The probability of a stock market crash on par with the 1987 event in the upcoming months seems to be significantly exaggerated, even as contrarians find reasons to smile. While the fear of a crash is justified due to the buzz about a potential market bubble, the reality is that the likelihood of a crash similar to 1987 is quite low—just 0.33%.
We can assess the general sentiment through a survey conducted by Robert Shiller of Yale University, where participants indicate the chances of a crash with less than a 10% probability within six months. The latest survey indicates that 33.9% of respondents fall into this category, revealing that 66.1% perceive the risk as higher than 10%. This perception has been on an upward trend, with a rise from 64% in 2015 to 74% today in the 24-month moving average, slightly below last year’s peak of 77%.

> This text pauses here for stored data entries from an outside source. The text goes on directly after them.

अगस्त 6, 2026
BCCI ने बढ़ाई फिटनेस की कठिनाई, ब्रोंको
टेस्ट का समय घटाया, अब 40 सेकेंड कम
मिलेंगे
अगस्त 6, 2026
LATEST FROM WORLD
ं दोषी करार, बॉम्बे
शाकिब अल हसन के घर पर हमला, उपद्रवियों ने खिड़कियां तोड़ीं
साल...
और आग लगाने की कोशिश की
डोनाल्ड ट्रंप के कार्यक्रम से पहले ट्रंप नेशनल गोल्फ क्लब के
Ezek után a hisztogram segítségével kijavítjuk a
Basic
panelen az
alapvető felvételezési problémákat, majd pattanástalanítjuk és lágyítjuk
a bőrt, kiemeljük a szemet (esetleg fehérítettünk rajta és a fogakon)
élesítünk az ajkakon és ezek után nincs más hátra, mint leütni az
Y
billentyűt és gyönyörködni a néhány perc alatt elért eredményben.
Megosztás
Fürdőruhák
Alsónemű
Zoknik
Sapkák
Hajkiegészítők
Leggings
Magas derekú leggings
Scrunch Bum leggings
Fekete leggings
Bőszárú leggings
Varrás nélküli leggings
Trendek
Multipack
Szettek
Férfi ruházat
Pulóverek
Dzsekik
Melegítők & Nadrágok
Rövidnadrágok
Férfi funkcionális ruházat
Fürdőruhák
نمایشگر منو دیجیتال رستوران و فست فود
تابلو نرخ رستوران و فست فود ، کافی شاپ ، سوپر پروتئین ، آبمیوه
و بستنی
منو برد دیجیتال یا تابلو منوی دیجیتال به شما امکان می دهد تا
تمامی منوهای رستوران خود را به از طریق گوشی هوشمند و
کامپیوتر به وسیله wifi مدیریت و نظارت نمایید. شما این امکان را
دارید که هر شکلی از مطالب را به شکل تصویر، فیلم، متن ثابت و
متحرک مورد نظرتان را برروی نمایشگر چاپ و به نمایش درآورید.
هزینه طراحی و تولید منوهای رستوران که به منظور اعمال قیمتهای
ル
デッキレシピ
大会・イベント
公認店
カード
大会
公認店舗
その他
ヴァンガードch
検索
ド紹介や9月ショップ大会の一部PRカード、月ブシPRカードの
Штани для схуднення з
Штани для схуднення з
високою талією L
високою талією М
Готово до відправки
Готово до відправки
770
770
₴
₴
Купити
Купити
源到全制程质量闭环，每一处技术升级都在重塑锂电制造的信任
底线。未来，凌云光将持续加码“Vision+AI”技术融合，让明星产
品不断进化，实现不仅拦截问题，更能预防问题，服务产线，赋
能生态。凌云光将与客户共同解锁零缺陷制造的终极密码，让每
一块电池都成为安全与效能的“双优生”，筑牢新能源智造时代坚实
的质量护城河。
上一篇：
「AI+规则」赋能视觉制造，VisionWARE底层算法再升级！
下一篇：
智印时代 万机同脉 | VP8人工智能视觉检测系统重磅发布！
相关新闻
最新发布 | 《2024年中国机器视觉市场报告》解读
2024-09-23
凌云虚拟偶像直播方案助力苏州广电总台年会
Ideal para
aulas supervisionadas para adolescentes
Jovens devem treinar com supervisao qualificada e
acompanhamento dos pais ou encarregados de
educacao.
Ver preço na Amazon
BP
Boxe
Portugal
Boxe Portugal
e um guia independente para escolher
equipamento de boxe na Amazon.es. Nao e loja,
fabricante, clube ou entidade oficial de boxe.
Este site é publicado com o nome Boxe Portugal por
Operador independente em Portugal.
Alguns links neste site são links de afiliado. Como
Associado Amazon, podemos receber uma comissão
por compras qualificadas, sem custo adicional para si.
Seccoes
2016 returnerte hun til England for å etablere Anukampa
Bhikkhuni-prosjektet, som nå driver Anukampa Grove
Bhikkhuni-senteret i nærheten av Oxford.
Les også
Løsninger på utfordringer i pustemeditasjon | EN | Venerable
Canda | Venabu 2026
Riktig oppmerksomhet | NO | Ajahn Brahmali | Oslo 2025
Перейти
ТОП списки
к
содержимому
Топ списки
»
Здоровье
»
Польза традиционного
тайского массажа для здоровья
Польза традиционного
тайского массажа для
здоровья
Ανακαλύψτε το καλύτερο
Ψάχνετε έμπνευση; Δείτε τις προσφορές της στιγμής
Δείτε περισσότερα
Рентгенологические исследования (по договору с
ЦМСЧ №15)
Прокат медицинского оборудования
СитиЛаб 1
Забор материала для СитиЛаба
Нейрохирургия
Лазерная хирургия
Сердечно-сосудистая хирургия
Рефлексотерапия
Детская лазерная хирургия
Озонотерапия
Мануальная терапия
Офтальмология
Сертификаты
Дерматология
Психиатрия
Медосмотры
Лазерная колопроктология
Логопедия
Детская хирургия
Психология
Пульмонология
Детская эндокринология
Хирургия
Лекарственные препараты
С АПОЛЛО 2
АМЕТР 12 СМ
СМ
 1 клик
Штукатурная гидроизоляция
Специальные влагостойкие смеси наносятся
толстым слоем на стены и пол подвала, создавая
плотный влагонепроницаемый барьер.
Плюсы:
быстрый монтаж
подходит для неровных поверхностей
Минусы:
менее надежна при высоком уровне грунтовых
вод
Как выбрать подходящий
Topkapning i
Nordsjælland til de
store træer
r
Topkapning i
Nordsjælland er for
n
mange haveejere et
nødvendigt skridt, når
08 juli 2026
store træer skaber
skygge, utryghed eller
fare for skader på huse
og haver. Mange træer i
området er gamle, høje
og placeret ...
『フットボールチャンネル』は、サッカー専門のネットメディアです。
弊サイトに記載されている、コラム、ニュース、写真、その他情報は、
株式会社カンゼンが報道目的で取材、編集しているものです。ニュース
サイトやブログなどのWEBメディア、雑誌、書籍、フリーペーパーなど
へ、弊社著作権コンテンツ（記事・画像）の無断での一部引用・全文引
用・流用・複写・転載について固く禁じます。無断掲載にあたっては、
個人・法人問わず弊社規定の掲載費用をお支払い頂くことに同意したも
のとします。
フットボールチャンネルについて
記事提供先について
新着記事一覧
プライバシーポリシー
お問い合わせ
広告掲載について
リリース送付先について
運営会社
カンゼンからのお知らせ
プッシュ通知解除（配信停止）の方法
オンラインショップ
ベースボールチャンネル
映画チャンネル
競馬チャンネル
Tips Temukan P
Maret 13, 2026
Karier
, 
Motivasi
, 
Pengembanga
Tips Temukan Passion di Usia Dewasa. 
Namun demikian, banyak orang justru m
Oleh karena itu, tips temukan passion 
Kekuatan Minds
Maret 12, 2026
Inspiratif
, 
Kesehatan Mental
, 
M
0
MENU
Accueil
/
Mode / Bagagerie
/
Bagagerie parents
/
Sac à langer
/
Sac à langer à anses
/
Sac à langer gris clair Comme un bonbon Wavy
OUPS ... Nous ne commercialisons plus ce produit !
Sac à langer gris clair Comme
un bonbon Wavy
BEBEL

The real probabilities have been studied by Xavier Gabaix of Harvard University and researchers from Boston University’s Center for Polymer Studies, revealing a formula predicting crash frequencies. When applying this to the one-day 22.6% decline on Black Monday in 1987, the probability of such an event is 0.33%.
The heightened concerns among investors have roots in the occurrence of two bear markets in rapid succession—early 2020 and 2022. This occurrence is rare and has cast a shadow on long-term investor outlooks. Psychological studies by Camelia Kuhnen from the University of North Carolina underscore how losses trigger more pessimism compared to the optimism generated by gains. This tendency, termed the “pessimism bias,” persists even when markets recover well. Shiller’s crash-confidence index, potentially a contrarian indicator, has shown that higher worries about a crash correlate with better market performance over one-, three-, and five-year periods.
While the crash-confidence index may not predict short-term market moves, its strength lies in forecasting robust market performance over the span of several years.